Report each line in the items below that contains the string "comparison". Case counts.

> Available data:
Segment Open

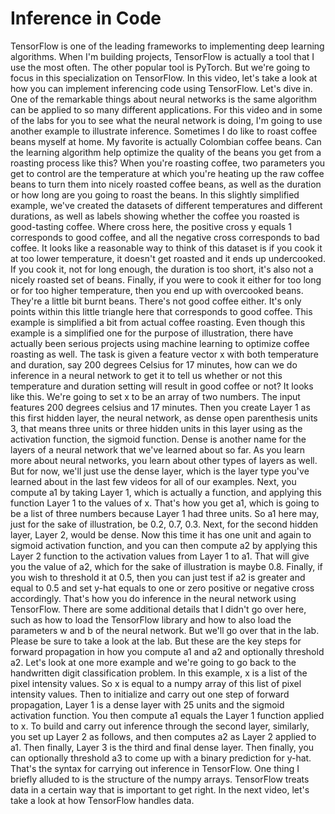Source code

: # Inference in Code

TensorFlow is one of the leading frameworks to implementing deep learning algorithms. When I'm building projects, TensorFlow is actually a tool that I use the most often. The other popular tool is PyTorch. But we're going to focus in this specialization on TensorFlow. In this video, let's take a look at how you can implement inferencing code using TensorFlow. Let's dive in. One of the remarkable things about neural networks is the same algorithm can be applied to so many different applications. For this video and in some of the labs for you to see what the neural network is doing, I'm going to use another example to illustrate inference. Sometimes I do like to roast coffee beans myself at home. My favorite is actually Colombian coffee beans. Can the learning algorithm help optimize the quality of the beans you get from a roasting process like this? When you're roasting coffee, two parameters you get to control are the temperature at which you're heating up the raw coffee beans to turn them into nicely roasted coffee beans, as well as the duration or how long are you going to roast the beans. In this slightly simplified example, we've created the datasets of different temperatures and different durations, as well as labels showing whether the coffee you roasted is good-tasting coffee. Where cross here, the positive cross y equals 1 corresponds to good coffee, and all the negative cross corresponds to bad coffee. It looks like a reasonable way to think of this dataset is if you cook it at too lower temperature, it doesn't get roasted and it ends up undercooked. If you cook it, not for long enough, the duration is too short, it's also not a nicely roasted set of beans. Finally, if you were to cook it either for too long or for too higher temperature, then you end up with overcooked beans. They're a little bit burnt beans. There's not good coffee either. It's only points within this little triangle here that corresponds to good coffee. This example is simplified a bit from actual coffee roasting. Even though this example is a simplified one for the purpose of illustration, there have actually been serious projects using machine learning to optimize coffee roasting as well. The task is given a feature vector x with both temperature and duration, say 200 degrees Celsius for 17 minutes, how can we do inference in a neural network to get it to tell us whether or not this temperature and duration setting will result in good coffee or not? It looks like this. We're going to set x to be an array of two numbers. The input features 200 degrees celsius and 17 minutes. Then you create Layer 1 as this first hidden layer, the neural network, as dense open parenthesis units 3, that means three units or three hidden units in this layer using as the activation function, the sigmoid function. Dense is another name for the layers of a neural network that we've learned about so far. As you learn more about neural networks, you learn about other types of layers as well. But for now, we'll just use the dense layer, which is the layer type you've learned about in the last few videos for all of our examples. Next, you compute a1 by taking Layer 1, which is actually a function, and applying this function Layer 1 to the values of x. That's how you get a1, which is going to be a list of three numbers because Layer 1 had three units. So a1 here may, just for the sake of illustration, be 0.2, 0.7, 0.3. Next, for the second hidden layer, Layer 2, would be dense. Now this time it has one unit and again to sigmoid activation function, and you can then compute a2 by applying this Layer 2 function to the activation values from Layer 1 to a1. That will give you the value of a2, which for the sake of illustration is maybe 0.8. Finally, if you wish to threshold it at 0.5, then you can just test if a2 is greater and equal to 0.5 and set y-hat equals to one or zero positive or negative cross accordingly. That's how you do inference in the neural network using TensorFlow. There are some additional details that I didn't go over here, such as how to load the TensorFlow library and how to also load the parameters w and b of the neural network. But we'll go over that in the lab. Please be sure to take a look at the lab. But these are the key steps for forward propagation in how you compute a1 and a2 and optionally threshold a2. Let's look at one more example and we're going to go back to the handwritten digit classification problem. In this example, x is a list of the pixel intensity values. So x is equal to a numpy array of this list of pixel intensity values. Then to initialize and carry out one step of forward propagation, Layer 1 is a dense layer with 25 units and the sigmoid activation function. You then compute a1 equals the Layer 1 function applied to x. To build and carry out inference through the second layer, similarly, you set up Layer 2 as follows, and then computes a2 as Layer 2 applied to a1. Then finally, Layer 3 is the third and final dense layer. Then finally, you can optionally threshold a3 to come up with a binary prediction for y-hat. That's the syntax for carrying out inference in TensorFlow. One thing I briefly alluded to is the structure of the numpy arrays. TensorFlow treats data in a certain way that is important to get right. In the next video, let's take a look at how TensorFlow handles data.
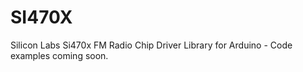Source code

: SI470X
======

Silicon Labs Si470x FM Radio Chip Driver Library for Arduino - Code examples coming soon.
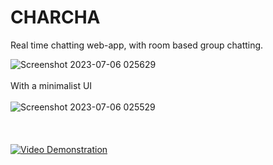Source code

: # CHARCHA
Real time chatting web-app, with room based group chatting.


![Screenshot 2023-07-06 025629](https://github.com/gaz-b5/charcha/assets/100520652/7aba87ef-eac4-4232-bbf6-d0b6ca2763c0)
</br></br>
With a minimalist UI
</br></br>
![Screenshot 2023-07-06 025529](https://github.com/gaz-b5/charcha/assets/100520652/4c3c1f51-b905-4c0b-ab6f-e3a75ad99a07)
</br></br></br></br>
[![Video Demonstration](https://img.youtube.com/vi/ADF7yj2i6zw/0.jpg)](https://www.youtube.com/watch?v=ADF7yj2i6zw)
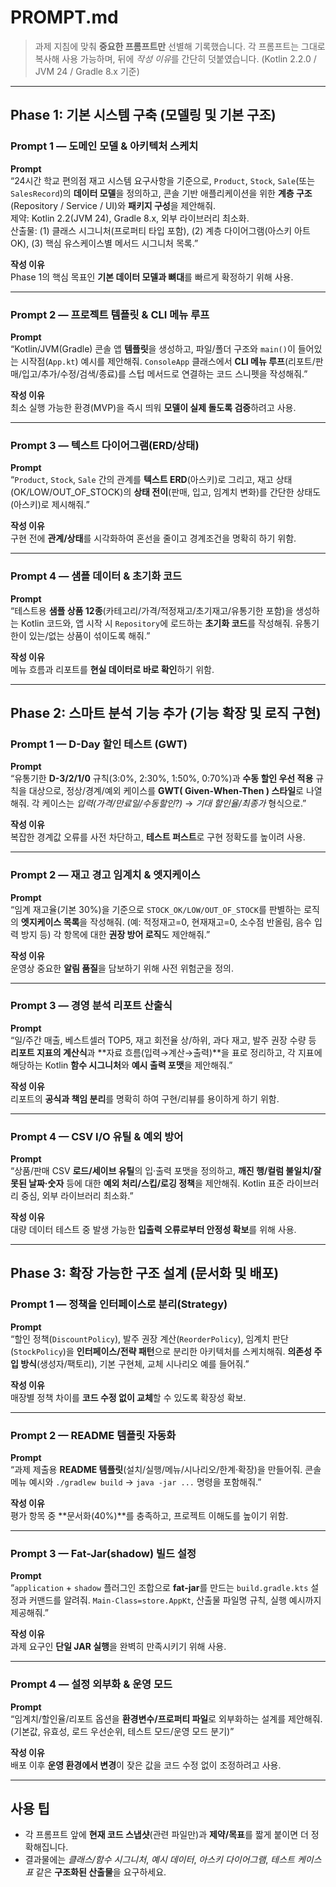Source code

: # PROMPT.md

> 과제 지침에 맞춰 **중요한 프롬프트만** 선별해 기록했습니다. 각 프롬프트는 그대로 복사해 사용 가능하며, 뒤에 *작성 이유*를 간단히 덧붙였습니다. (Kotlin 2.2.0 / JVM 24 / Gradle 8.x 기준)

---

## Phase 1: 기본 시스템 구축 (모델링 및 기본 구조)

### Prompt 1 — 도메인 모델 & 아키텍처 스케치
**Prompt**  
“24시간 학교 편의점 재고 시스템 요구사항을 기준으로, `Product`, `Stock`, `Sale`(또는 `SalesRecord`)의 **데이터 모델**을 정의하고, 콘솔 기반 애플리케이션을 위한 **계층 구조**(Repository / Service / UI)와 **패키지 구성**을 제안해줘.  
제약: Kotlin 2.2(JVM 24), Gradle 8.x, 외부 라이브러리 최소화.  
산출물: (1) 클래스 시그니처(프로퍼티 타입 포함), (2) 계층 다이어그램(아스키 아트 OK), (3) 핵심 유스케이스별 메서드 시그니처 목록.”

**작성 이유**  
Phase 1의 핵심 목표인 **기본 데이터 모델과 뼈대**를 빠르게 확정하기 위해 사용.

---

### Prompt 2 — 프로젝트 템플릿 & CLI 메뉴 루프
**Prompt**  
“Kotlin/JVM(Gradle) 콘솔 앱 **템플릿**을 생성하고, 파일/폴더 구조와 `main()`이 들어있는 시작점(`App.kt`) 예시를 제안해줘. `ConsoleApp` 클래스에서 **CLI 메뉴 루프**(리포트/판매/입고/추가/수정/검색/종료)를 스텁 메서드로 연결하는 코드 스니펫을 작성해줘.”

**작성 이유**  
최소 실행 가능한 환경(MVP)을 즉시 띄워 **모델이 실제 돌도록 검증**하려고 사용.

---

### Prompt 3 — 텍스트 다이어그램(ERD/상태)
**Prompt**  
“`Product`, `Stock`, `Sale` 간의 관계를 **텍스트 ERD**(아스키)로 그리고, 재고 상태(OK/LOW/OUT_OF_STOCK)의 **상태 전이**(판매, 입고, 임계치 변화)를 간단한 상태도(아스키)로 제시해줘.”

**작성 이유**  
구현 전에 **관계/상태**를 시각화하여 혼선을 줄이고 경계조건을 명확히 하기 위함.

---

### Prompt 4 — 샘플 데이터 & 초기화 코드
**Prompt**  
“테스트용 **샘플 상품 12종**(카테고리/가격/적정재고/초기재고/유통기한 포함)을 생성하는 Kotlin 코드와, 앱 시작 시 `Repository`에 로드하는 **초기화 코드**를 작성해줘. 유통기한이 있는/없는 상품이 섞이도록 해줘.”

**작성 이유**  
메뉴 흐름과 리포트를 **현실 데이터로 바로 확인**하기 위함.

---

## Phase 2: 스마트 분석 기능 추가 (기능 확장 및 로직 구현)

### Prompt 1 — D-Day 할인 테스트 (GWT)
**Prompt**  
“유통기한 **D-3/2/1/0** 규칙(3:0%, 2:30%, 1:50%, 0:70%)과 **수동 할인 우선 적용** 규칙을 대상으로, 정상/경계/예외 케이스를 **GWT( Given-When-Then ) 스타일**로 나열해줘. 각 케이스는 *입력(가격/만료일/수동할인?)* → *기대 할인율/최종가* 형식으로.”

**작성 이유**  
복잡한 경계값 오류를 사전 차단하고, **테스트 퍼스트**로 구현 정확도를 높이려 사용.

---

### Prompt 2 — 재고 경고 임계치 & 엣지케이스
**Prompt**  
“임계 재고율(기본 30%)을 기준으로 `STOCK_OK/LOW/OUT_OF_STOCK`를 판별하는 로직의 **엣지케이스 목록**을 작성해줘. (예: 적정재고=0, 현재재고=0, 소수점 반올림, 음수 입력 방지 등) 각 항목에 대한 **권장 방어 로직**도 제안해줘.”

**작성 이유**  
운영상 중요한 **알림 품질**을 담보하기 위해 사전 위험군을 정의.

---

### Prompt 3 — 경영 분석 리포트 산출식
**Prompt**  
“일/주간 매출, 베스트셀러 TOP5, 재고 회전율 상/하위, 과다 재고, 발주 권장 수량 등 **리포트 지표의 계산식**과 **자료 흐름(입력→계산→출력)**을 표로 정리하고, 각 지표에 해당하는 Kotlin **함수 시그니처**와 **예시 출력 포맷**을 제안해줘.”

**작성 이유**  
리포트의 **공식과 책임 분리**를 명확히 하여 구현/리뷰를 용이하게 하기 위함.

---

### Prompt 4 — CSV I/O 유틸 & 예외 방어
**Prompt**  
“상품/판매 CSV **로드/세이브 유틸**의 입·출력 포맷을 정의하고, **깨진 행/컬럼 불일치/잘못된 날짜·숫자** 등에 대한 **예외 처리/스킵/로깅 정책**을 제안해줘. Kotlin 표준 라이브러리 중심, 외부 라이브러리 최소화.”

**작성 이유**  
대량 데이터 테스트 중 발생 가능한 **입출력 오류로부터 안정성 확보**를 위해 사용.

---

## Phase 3: 확장 가능한 구조 설계 (문서화 및 배포)

### Prompt 1 — 정책을 인터페이스로 분리(Strategy)
**Prompt**  
“할인 정책(`DiscountPolicy`), 발주 권장 계산(`ReorderPolicy`), 임계치 판단(`StockPolicy`)을 **인터페이스/전략 패턴**으로 분리한 아키텍처를 스케치해줘. **의존성 주입 방식**(생성자/팩토리), 기본 구현체, 교체 시나리오 예를 들어줘.”

**작성 이유**  
매장별 정책 차이를 **코드 수정 없이 교체**할 수 있도록 확장성 확보.

---

### Prompt 2 — README 템플릿 자동화
**Prompt**  
“과제 제출용 **README 템플릿**(설치/실행/메뉴/시나리오/한계·확장)을 만들어줘. 콘솔 메뉴 예시와 `./gradlew build` → `java -jar ...` 명령을 포함해줘.”

**작성 이유**  
평가 항목 중 **문서화(40%)**를 충족하고, 프로젝트 이해도를 높이기 위함.

---

### Prompt 3 — Fat-Jar(shadow) 빌드 설정
**Prompt**  
“`application` + `shadow` 플러그인 조합으로 **fat-jar**를 만드는 `build.gradle.kts` 설정과 커맨드를 알려줘. `Main-Class=store.AppKt`, 산출물 파일명 규칙, 실행 예시까지 제공해줘.”

**작성 이유**  
과제 요구인 **단일 JAR 실행**을 완벽히 만족시키기 위해 사용.

---

### Prompt 4 — 설정 외부화 & 운영 모드
**Prompt**  
“임계치/할인율/리포트 옵션을 **환경변수/프로퍼티 파일**로 외부화하는 설계를 제안해줘. (기본값, 유효성, 로드 우선순위, 테스트 모드/운영 모드 분기)”

**작성 이유**  
배포 이후 **운영 환경에서 변경**이 잦은 값을 코드 수정 없이 조정하려고 사용.

---

## 사용 팁
- 각 프롬프트 앞에 **현재 코드 스냅샷**(관련 파일만)과 **제약/목표**를 짧게 붙이면 더 정확해집니다.  
- 결과물에는 *클래스/함수 시그니처*, *예시 데이터*, *아스키 다이어그램*, *테스트 케이스 표* 같은 **구조화된 산출물**을 요구하세요.
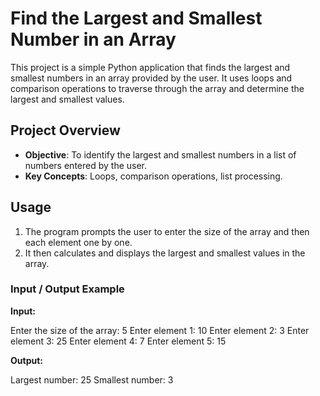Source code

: 
# Find the Largest and Smallest Number in an Array

This project is a simple Python application that finds the largest and smallest numbers in an array provided by the user. It uses loops and comparison operations to traverse through the array and determine the largest and smallest values.

## Project Overview

- **Objective**: To identify the largest and smallest numbers in a list of numbers entered by the user.
- **Key Concepts**: Loops, comparison operations, list processing.

## Usage

1. The program prompts the user to enter the size of the array and then each element one by one.
2. It then calculates and displays the largest and smallest values in the array.

### Input / Output Example

**Input:**

Enter the size of the array: 5 Enter element 1: 10 Enter element 2: 3 Enter element 3: 25 Enter element 4: 7 Enter element 5: 15

**Output:**

Largest number: 25 Smallest number: 3

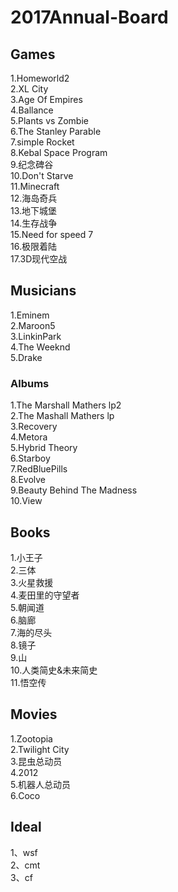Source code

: # 2017Annual-Board

## Games
1.Homeworld2  
2.XL City  
3.Age Of Empires  
4.Ballance  
5.Plants vs Zombie  
6.The Stanley Parable  
7.simple Rocket  
8.Kebal Space Program  
9.纪念碑谷  
10.Don't Starve  
11.Minecraft  
12.海岛奇兵  
13.地下城堡  
14.生存战争  
15.Need for speed 7  
16.极限着陆  
17.3D现代空战  

## Musicians
1.Eminem  
2.Maroon5  
3.LinkinPark  
4.The Weeknd  
5.Drake  

### Albums
1.The Marshall Mathers lp2  
2.The Mashall Mathers lp  
3.Recovery  
4.Metora  
5.Hybrid Theory  
6.Starboy  
7.RedBluePills  
8.Evolve  
9.Beauty Behind The Madness  
10.View  

## Books
1.小王子  
2.三体  
3.火星救援  
4.麦田里的守望者  
5.朝闻道  
6.脑廊  
7.海的尽头  
8.镜子  
9.山   
10.人类简史&未来简史  
11.悟空传  

## Movies
1.Zootopia  
2.Twilight City  
3.昆虫总动员  
4.2012  
5.机器人总动员  
6.Coco  

## Ideal
1、wsf  
2、cmt  
3、cf  

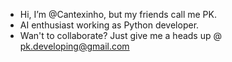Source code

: - Hi, I’m @Cantexinho, but my friends call me PK.
- AI enthusiast working as Python developer.
- Wan't to collaborate? Just give me a heads up @ pk.developing@gmail.com
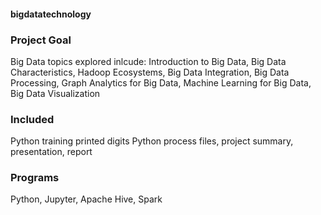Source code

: #### bigdatatechnology

### Project Goal
Big Data topics explored inlcude: Introduction to Big Data, Big Data Characteristics, Hadoop Ecosystems, Big Data Integration, Big Data Processing, Graph Analytics for Big Data, Machine Learning for Big Data, Big Data Visualization

### Included
Python training printed digits Python process files, project summary, presentation, report

### Programs
Python, Jupyter, Apache Hive, Spark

Segment Closed

> Result below:
This project is a simple Python application that finds the largest and smallest numbers in an array provided by the user. It uses loops and comparison operations to traverse through the array and determine the largest and smallest values.
- **Key Concepts**: Loops, comparison operations, list processing.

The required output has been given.